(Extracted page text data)
□ □ □ □ □

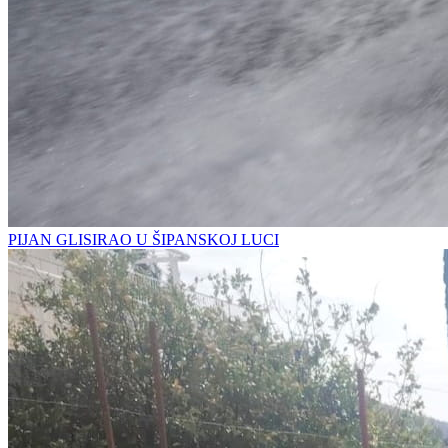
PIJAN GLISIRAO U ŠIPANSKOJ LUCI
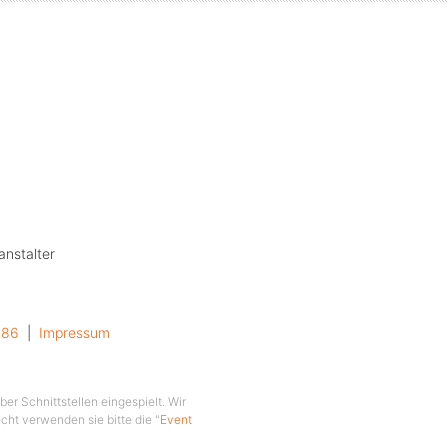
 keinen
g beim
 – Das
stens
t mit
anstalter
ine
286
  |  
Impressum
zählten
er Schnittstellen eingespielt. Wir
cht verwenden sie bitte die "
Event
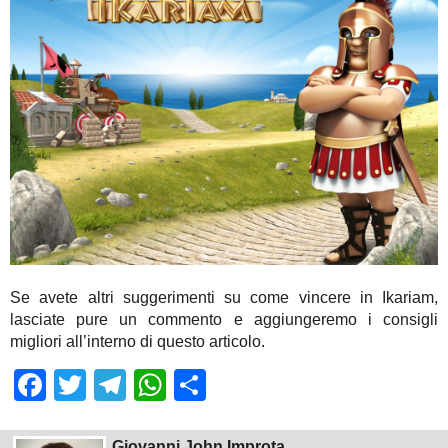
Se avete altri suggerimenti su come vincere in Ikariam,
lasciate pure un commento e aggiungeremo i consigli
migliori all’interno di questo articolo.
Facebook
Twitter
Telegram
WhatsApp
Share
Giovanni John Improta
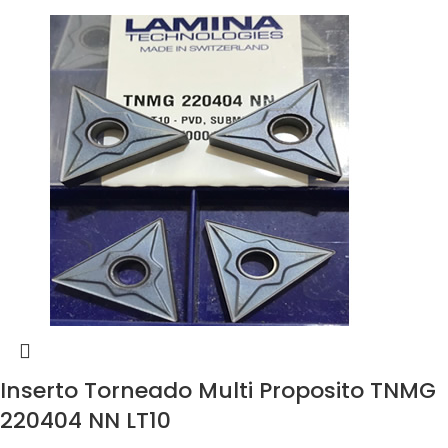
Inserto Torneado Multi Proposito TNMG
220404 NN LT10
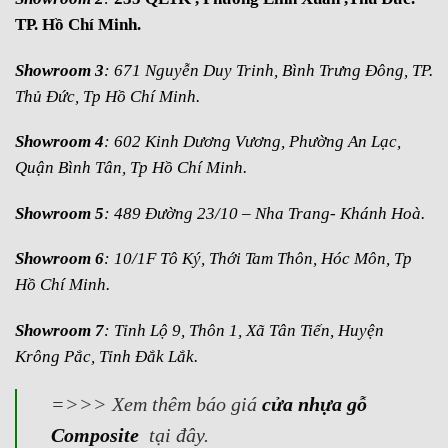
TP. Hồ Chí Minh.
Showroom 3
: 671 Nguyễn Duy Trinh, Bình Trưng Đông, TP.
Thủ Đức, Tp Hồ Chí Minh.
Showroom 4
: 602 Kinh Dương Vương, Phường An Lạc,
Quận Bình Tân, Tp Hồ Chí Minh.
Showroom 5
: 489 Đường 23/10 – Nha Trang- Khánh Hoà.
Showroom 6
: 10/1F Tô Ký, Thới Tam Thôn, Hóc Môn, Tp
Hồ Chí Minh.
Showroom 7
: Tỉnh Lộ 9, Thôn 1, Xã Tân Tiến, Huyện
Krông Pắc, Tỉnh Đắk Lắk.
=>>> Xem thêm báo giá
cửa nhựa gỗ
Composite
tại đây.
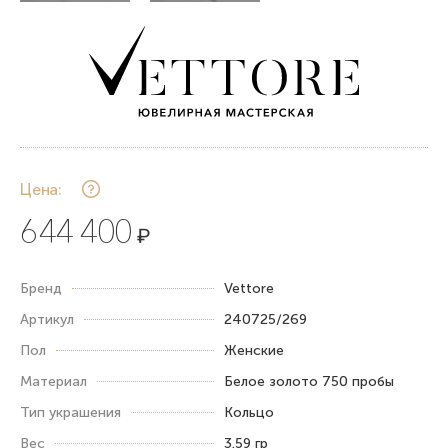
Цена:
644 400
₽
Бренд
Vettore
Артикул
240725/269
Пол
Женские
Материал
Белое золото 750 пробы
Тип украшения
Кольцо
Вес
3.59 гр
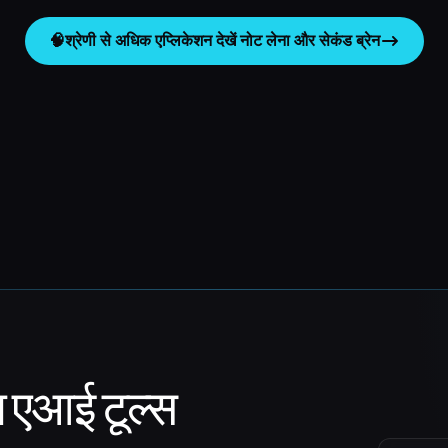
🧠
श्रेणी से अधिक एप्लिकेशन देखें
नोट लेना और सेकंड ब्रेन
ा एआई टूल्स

□ □ □ □ □

*Work task*
Looking at the entries above, work out how many lines contain "Showroom", then reply with that number and no other words.

*Result of this exercise*
5